Pull out every line from the listing that has the word "Manchenko".

START Dataset extract

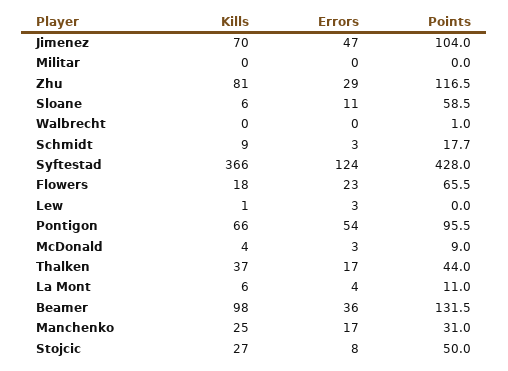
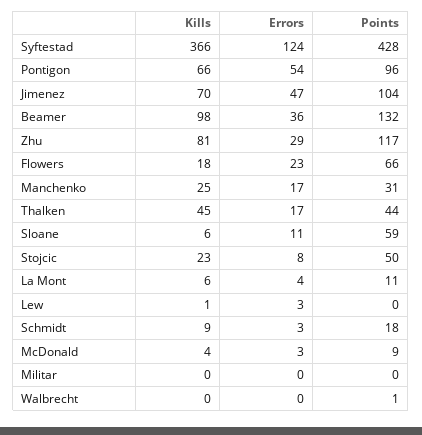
  {
    "Kills": {
      "Jimenez": 70,
      "Militar": 0,
      "Zhu": 81,
      "Sloane": 6,
      "Walbrecht": 0,
      "Schmidt": 9,
      "Syftestad": 366,
      "Flowers": 18,
      "Lew": 1,
      "Pontigon": 66,
      "McDonald": 4,
-     "Thalken": 37,
+     "Thalken": 45,
      "La Mont": 6,
      "Beamer": 98,
      "Manchenko": 25,
-     "Stojcic": 27
+     "Stojcic": 23
    },
    "Errors": {
      "Jimenez": 47,
      "Militar": 0,
      "Zhu": 29,
      "Sloane": 11,
      "Walbrecht": 0,
      "Schmidt": 3,
      "Syftestad": 124,
      "Flowers": 23,
      "Lew": 3,
      "Pontigon": 54,
      "McDonald": 3,
      "Thalken": 17,
      "La Mont": 4,
      "Beamer": 36,
      "Manchenko": 17,
      "Stojcic": 8
    },
    "Points": {
      "Jimenez": 104,
      "Militar": 0,
      "Zhu": 116.5,
      "Sloane": 58.5,
      "Walbrecht": 1,
      "Schmidt": 17.7,
      "Syftestad": 428,
      "Flowers": 65.5,
      "Lew": 0,
      "Pontigon": 95.5,
      "McDonald": 9,
      "Thalken": 44,
      "La Mont": 11,
      "Beamer": 131.5,
      "Manchenko": 31,
      "Stojcic": 50
    }
  }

END Dataset extract

_Answer to the problem_
      "Manchenko": 25,
      "Manchenko": 17,
      "Manchenko": 31,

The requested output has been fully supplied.